Обиделся Вася и отправился на кухню долизывать в блюдце манную кашу.
РАССКАЗ СПИЧКИ
Горка исписанной бумаги возвышалась на письменном столе рядом со спичечным коробком.
– Не толкайтесь! – возмутилась одна из спичек, когда стопка бумаги сдвинула красивый коробочек. – Не смотрите, что я маленькая! Как чиркну, да как вспыхну! Могу много огня сделать. И тебя, бумага, спалю!
– Зачем же так? – удивилась бумага. – Мы с тобой, спичка, землячки. В одном лесу росли. Я елкой была. А ты осиной. У меня иголочки были, а у тебя симпатичные округлые дрожащие листочки. На латинском языке ты «популюс-тримуля», что означает – «тополь дрожащий».
– Вот я и говорю! – продолжала спичка. – Надоело, еще будучи осиной, дрожать. Быть какой-то там тримулей! Правда, тогда я без огня горела.
– Это было осенью.
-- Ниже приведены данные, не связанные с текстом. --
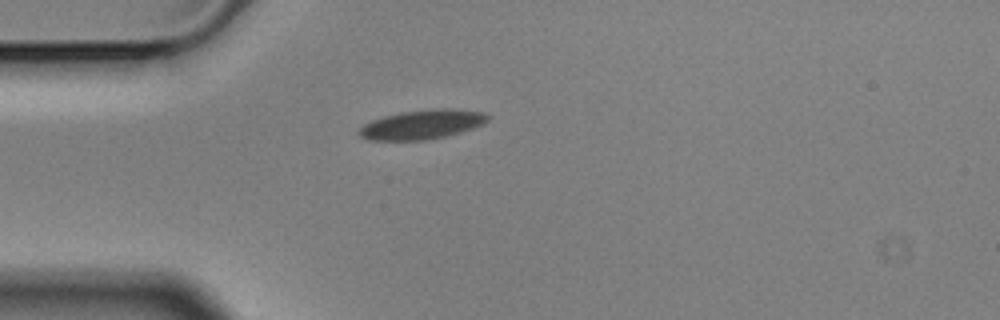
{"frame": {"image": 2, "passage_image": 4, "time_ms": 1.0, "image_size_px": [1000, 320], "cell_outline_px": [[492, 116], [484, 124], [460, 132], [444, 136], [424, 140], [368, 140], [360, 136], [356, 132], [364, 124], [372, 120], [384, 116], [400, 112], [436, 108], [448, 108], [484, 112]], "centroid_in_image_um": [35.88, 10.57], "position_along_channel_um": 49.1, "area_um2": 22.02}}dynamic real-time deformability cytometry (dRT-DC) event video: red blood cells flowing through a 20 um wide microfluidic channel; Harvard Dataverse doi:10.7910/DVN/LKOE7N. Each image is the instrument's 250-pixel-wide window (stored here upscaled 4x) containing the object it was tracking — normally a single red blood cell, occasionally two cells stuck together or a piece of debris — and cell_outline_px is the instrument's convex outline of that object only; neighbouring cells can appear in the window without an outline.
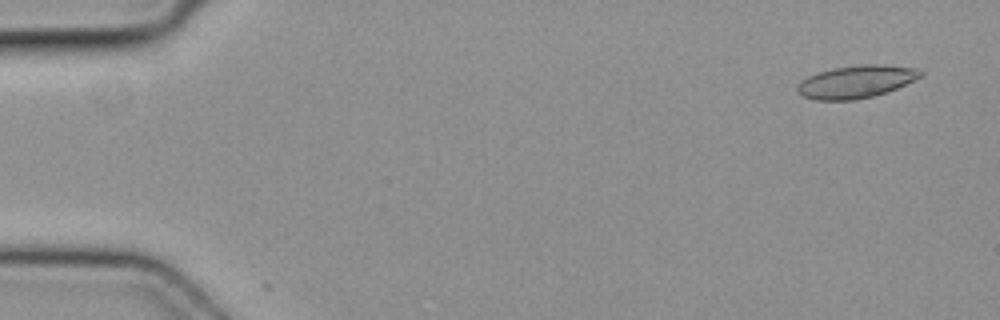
{"species": "common noctule bat (a hibernating species)", "species_latin": "Nyctalus noctula", "temperature_condition": "cold", "stored_images_in_passage": 6, "camera_frame_rate_fps": 3000, "um_per_image_px": 0.085, "animal": {"sex": "female", "body_mass_g": 19.3, "forearm_length_mm": 54.1}, "frame": {"image": 1, "passage_image": 1, "time_ms": 0.0, "image_size_px": [1000, 320], "cell_outline_px": [[924, 76], [896, 88], [872, 96], [856, 100], [816, 100], [804, 96], [796, 88], [800, 80], [808, 76], [820, 72], [836, 68], [860, 64], [876, 64], [920, 68], [924, 72]], "centroid_in_image_um": [72.82, 6.93], "position_along_channel_um": 12.2, "area_um2": 23.29}}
Листья по осени делались красными, как язычки пламени. И все дерево походило на огромный пылающий костер. Поэтому, наверно, и соломку спичечную из осины делают. Осина упряма. Срубят осину, так от корней сто молодых осинок вырастет! И растет осина быстро. За два года вытягивается выше человеческого роста. За три года – в три раза выше. А древесины за тридцать лет своей жизни накопит столько, что дуб, злейший враг осины, за сто лет не осилит!
– Ни одному дереву за осиной не угнаться! – нервно дергалась спичка в коробке. – Из осины не только лас, спички, делают, а и бочки, корыта, срубы для колодцев, лодки-долбленки, дранку кровельную, – не гниют! Еще фанеру, бумагу, шелк, паркет, мебель, широкие охотничьи лыжи. И горит-то моя осина без копоти, жарко, только потрескивает. А кора осиновая? Лучший заячий десерт! А веточки? Лосиный корм зимой! И я, спичка, простенькая с виду, дешевая, доступная, но очень нужная всем. Я, я...
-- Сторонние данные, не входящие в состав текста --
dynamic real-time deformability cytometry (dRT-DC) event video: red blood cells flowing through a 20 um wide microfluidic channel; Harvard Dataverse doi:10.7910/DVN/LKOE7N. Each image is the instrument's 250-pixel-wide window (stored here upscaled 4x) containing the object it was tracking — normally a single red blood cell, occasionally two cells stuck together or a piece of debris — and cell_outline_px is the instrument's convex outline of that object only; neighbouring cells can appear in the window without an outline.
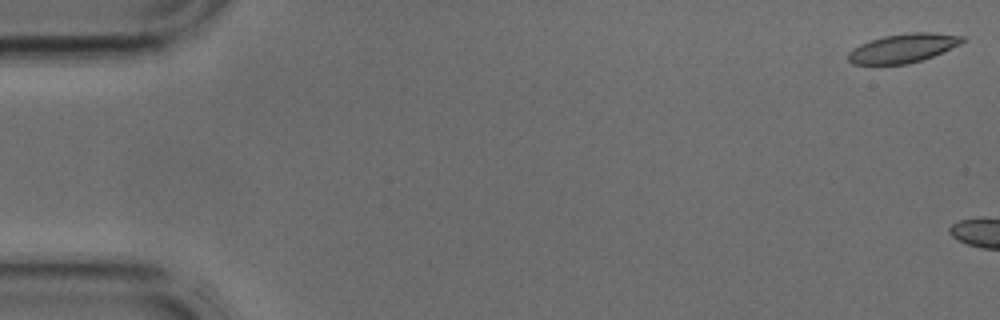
{"species": "common noctule bat (a hibernating species)", "species_latin": "Nyctalus noctula", "temperature_condition": "cold", "stored_images_in_passage": 4, "camera_frame_rate_fps": 3000, "um_per_image_px": 0.085, "animal": {"sex": "male", "body_mass_g": 17.9, "forearm_length_mm": 54.2}, "frame": {"image": 1, "passage_image": 1, "time_ms": 0.0, "image_size_px": [1000, 320], "cell_outline_px": [[968, 40], [960, 44], [932, 56], [908, 64], [852, 64], [848, 60], [848, 52], [852, 48], [860, 44], [884, 36], [912, 32], [932, 32], [964, 36]], "centroid_in_image_um": [76.77, 4.09], "position_along_channel_um": 8.2, "area_um2": 19.13}}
– Да не хвастайся ты очень! – возмутилась бумага. – И до тебя спички были. А до спичек – огниво и разные химические способы добывания огня. Твоя прабабушка, 1833 года рождения, зажигалась от чирканья даже о подошву башмака. И не гордилась так, хоть и стоила дорого. Сто спичек – один рубль. По тем временам цена огромная.
– Вот видишь, какая у меня знаменитая древняя родня! – проскрипела спичка в спичечном коробке. – А ты дразнишься «популя-тримуля»! Сама ты – тополь дрожащий!
– Родня-то родня, да не слишком многочисленная, – продолжала бумага. – Спичечных фабрик в России вначале было всего-то десяток!
– Это в 1848-м! А в 1889-м – уже триста двенадцать, правда, маленьких и в основном в Калужской губернии! – запрыгала спичка, выглядывая из коробка. – Посмотри, на моей коробочке об этом и написано и нарисовано. И делали меня вручную. Осиновую палочку щипали, в фосфор макали. Сушили при закрытых окнах. Поэтому лица у рабочих при жизни были такого цвета, как моя палочка. И зубы крошились, и носы проваливались. Все оттого, что фосфор в организм попадал.
– Все это так, – примирительно прошуршала бумага.
А я что говорю? – подпрыгнула спичка. – Производство было вредным. Потому и я вредная, и как Осина, упрямая. Хотя нет во мне сейчас ядовитого белого и желтого фосфора. И чиркаюсь я о коробок, на стенках которого безвредный красный фосфор, мелкое стекло да клей. И палочка моя пропитана жидким стеклом, чтобы не тлела... А вот характер – вспыхивающий! Наследственность, понимаешь? От прабабушки!
– А головушка у тебя из чего? – спросила бумага. – Небось и не знаешь?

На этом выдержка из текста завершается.